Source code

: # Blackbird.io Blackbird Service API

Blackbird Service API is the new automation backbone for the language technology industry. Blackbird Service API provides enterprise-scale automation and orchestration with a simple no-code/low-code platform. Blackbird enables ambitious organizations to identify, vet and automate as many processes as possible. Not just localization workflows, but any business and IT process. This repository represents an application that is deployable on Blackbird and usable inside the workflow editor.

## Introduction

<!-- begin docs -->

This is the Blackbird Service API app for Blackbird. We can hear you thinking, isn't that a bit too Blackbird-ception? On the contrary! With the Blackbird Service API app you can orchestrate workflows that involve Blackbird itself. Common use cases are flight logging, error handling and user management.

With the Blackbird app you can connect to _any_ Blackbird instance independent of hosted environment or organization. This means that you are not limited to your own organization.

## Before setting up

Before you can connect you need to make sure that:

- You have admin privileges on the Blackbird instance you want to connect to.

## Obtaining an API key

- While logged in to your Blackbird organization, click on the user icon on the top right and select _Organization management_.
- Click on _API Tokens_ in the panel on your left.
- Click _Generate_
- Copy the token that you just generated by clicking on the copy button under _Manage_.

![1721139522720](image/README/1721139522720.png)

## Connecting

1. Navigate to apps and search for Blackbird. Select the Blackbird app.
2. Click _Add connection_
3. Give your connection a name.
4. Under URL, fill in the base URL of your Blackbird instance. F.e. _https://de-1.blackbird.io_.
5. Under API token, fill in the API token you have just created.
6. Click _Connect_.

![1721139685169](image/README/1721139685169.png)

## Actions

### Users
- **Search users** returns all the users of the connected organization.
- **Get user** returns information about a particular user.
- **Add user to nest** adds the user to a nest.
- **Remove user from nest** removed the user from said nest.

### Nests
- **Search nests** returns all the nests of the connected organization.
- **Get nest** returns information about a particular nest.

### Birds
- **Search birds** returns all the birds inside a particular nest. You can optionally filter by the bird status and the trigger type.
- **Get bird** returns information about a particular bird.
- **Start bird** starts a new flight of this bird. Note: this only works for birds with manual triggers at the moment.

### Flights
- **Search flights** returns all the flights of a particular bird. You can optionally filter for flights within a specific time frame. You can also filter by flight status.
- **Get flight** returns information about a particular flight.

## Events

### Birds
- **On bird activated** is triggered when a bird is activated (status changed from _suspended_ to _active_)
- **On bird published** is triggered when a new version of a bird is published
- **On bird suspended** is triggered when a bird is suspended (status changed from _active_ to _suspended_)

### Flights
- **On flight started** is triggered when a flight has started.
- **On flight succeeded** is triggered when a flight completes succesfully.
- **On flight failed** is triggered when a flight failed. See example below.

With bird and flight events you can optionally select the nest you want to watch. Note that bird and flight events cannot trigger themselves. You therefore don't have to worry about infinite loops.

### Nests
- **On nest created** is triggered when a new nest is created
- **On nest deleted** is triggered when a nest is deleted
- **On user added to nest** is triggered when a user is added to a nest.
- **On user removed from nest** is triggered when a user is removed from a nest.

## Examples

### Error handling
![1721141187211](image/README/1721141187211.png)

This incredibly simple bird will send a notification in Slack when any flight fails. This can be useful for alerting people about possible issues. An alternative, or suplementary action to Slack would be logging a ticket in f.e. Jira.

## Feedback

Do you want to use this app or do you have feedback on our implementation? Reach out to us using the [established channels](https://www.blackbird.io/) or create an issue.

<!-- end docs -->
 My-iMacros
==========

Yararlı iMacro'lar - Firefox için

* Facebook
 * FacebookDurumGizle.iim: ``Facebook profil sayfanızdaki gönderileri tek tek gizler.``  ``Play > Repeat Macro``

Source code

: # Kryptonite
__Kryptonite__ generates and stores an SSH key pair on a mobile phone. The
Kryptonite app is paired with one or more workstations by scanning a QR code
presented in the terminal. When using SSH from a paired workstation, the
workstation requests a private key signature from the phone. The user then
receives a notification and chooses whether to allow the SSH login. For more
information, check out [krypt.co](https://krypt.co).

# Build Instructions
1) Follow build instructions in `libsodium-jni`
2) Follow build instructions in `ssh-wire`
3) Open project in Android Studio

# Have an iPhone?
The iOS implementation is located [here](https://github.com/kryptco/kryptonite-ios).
--
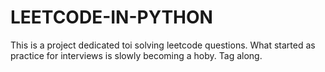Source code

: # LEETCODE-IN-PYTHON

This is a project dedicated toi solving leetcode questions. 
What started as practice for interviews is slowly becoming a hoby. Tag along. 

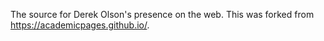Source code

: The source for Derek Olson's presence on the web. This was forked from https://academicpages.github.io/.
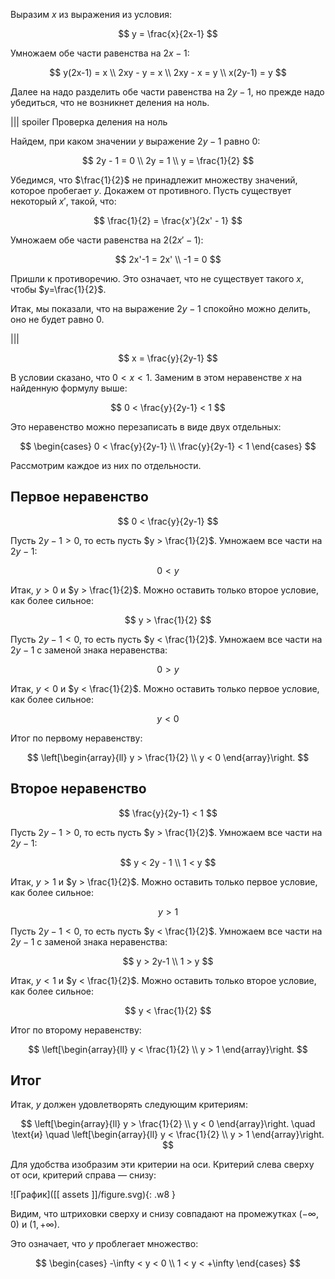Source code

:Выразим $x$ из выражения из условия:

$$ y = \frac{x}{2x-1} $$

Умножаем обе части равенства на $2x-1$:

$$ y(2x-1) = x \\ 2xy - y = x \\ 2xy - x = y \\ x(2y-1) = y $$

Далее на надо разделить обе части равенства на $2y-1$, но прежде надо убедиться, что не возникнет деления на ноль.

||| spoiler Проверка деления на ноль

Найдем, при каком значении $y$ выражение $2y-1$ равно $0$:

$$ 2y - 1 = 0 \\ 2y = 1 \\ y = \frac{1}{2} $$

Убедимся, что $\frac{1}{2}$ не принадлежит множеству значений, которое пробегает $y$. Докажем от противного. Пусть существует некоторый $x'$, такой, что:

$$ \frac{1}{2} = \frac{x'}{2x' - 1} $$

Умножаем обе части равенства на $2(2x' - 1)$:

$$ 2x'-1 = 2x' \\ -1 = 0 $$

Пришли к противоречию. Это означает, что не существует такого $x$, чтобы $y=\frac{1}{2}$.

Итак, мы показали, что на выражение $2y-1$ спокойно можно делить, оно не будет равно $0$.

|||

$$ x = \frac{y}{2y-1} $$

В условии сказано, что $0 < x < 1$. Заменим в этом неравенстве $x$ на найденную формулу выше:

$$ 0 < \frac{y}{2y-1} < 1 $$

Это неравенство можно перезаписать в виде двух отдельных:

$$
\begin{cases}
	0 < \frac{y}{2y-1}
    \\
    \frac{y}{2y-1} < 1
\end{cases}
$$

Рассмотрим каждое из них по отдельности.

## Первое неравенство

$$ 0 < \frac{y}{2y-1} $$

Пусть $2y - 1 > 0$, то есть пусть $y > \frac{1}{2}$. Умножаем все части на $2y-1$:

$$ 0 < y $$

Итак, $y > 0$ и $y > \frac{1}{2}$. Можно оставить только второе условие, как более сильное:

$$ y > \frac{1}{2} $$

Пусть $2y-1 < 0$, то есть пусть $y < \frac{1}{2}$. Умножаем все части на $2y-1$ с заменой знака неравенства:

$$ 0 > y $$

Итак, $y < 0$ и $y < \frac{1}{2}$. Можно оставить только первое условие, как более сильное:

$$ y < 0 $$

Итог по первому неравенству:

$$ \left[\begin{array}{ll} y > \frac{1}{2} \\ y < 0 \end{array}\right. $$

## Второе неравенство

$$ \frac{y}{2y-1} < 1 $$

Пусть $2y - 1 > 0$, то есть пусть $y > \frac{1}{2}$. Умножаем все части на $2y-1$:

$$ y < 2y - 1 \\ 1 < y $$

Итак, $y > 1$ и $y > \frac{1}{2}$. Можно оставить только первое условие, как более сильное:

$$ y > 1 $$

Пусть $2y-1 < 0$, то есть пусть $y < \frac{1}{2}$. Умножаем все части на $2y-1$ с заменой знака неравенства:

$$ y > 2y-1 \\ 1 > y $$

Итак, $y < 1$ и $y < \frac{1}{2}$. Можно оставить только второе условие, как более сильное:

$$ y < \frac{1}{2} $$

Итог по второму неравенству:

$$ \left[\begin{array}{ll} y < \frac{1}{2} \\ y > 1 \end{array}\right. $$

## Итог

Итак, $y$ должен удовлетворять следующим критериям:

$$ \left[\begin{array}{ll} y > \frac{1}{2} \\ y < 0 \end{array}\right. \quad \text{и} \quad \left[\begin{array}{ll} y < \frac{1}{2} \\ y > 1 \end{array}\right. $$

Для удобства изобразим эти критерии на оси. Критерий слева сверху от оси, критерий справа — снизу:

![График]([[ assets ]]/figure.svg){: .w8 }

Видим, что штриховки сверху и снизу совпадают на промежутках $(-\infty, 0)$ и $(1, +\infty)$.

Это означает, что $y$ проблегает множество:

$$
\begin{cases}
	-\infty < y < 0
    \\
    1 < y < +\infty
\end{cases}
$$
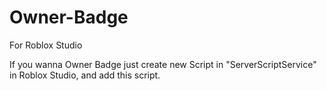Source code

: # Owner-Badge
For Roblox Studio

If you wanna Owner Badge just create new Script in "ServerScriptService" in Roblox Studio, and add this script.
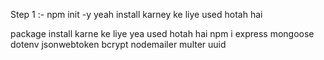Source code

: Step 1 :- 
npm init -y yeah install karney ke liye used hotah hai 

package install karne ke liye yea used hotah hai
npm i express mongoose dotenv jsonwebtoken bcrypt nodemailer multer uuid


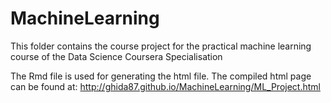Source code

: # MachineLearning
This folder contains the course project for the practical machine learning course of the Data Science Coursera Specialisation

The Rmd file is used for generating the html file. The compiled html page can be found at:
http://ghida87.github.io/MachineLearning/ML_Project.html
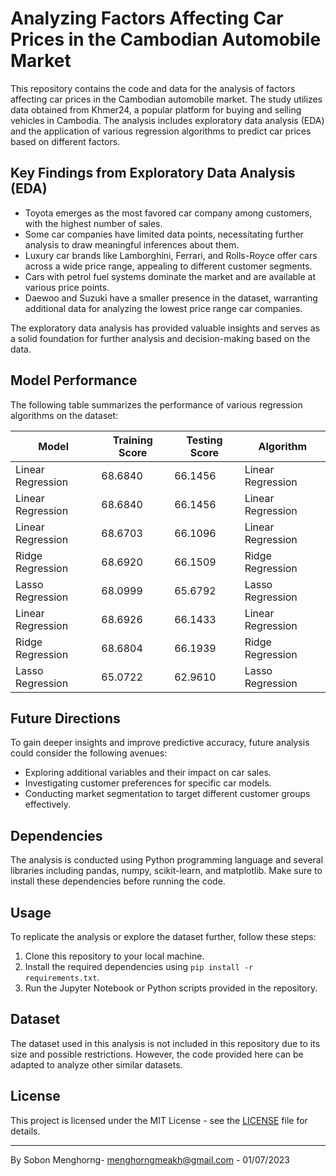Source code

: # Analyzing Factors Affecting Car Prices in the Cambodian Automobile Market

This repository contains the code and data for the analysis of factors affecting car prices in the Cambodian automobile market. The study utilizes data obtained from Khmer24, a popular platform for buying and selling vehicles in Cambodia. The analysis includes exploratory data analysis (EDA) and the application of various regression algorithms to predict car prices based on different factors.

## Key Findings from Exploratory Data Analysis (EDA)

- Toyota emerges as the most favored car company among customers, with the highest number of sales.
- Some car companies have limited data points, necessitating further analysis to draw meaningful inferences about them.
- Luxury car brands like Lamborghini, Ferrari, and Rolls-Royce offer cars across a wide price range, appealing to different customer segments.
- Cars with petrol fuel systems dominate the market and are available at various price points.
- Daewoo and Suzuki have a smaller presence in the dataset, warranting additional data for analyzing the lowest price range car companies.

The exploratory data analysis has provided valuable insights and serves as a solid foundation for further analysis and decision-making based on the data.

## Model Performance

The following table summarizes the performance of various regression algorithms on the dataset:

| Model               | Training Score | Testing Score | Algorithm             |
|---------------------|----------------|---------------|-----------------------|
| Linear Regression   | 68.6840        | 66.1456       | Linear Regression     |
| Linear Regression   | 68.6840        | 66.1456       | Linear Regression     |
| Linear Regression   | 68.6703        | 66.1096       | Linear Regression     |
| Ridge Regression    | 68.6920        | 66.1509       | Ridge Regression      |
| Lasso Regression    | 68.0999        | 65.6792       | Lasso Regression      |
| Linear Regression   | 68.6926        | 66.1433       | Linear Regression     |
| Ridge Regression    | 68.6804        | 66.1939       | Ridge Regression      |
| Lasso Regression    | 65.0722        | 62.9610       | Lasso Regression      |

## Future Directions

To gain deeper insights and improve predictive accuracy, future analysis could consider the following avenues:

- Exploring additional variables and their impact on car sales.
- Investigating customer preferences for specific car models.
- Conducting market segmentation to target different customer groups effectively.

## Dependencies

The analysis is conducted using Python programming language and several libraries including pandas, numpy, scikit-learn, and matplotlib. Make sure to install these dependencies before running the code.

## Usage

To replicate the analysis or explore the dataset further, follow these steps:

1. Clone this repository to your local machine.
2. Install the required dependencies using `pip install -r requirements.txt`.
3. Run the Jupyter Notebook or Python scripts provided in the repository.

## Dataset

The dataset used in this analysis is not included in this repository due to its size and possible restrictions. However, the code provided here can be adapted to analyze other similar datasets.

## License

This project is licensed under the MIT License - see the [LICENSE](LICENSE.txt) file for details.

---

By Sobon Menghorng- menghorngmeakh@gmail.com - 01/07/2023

- **Action item**
In which lines of the records does the word "array" appear? Copy each of them.

- **Output below**
$$ \left[\begin{array}{ll} y > \frac{1}{2} \\ y < 0 \end{array}\right. $$
$$ \left[\begin{array}{ll} y < \frac{1}{2} \\ y > 1 \end{array}\right. $$
$$ \left[\begin{array}{ll} y > \frac{1}{2} \\ y < 0 \end{array}\right. \quad \text{и} \quad \left[\begin{array}{ll} y < \frac{1}{2} \\ y > 1 \end{array}\right. $$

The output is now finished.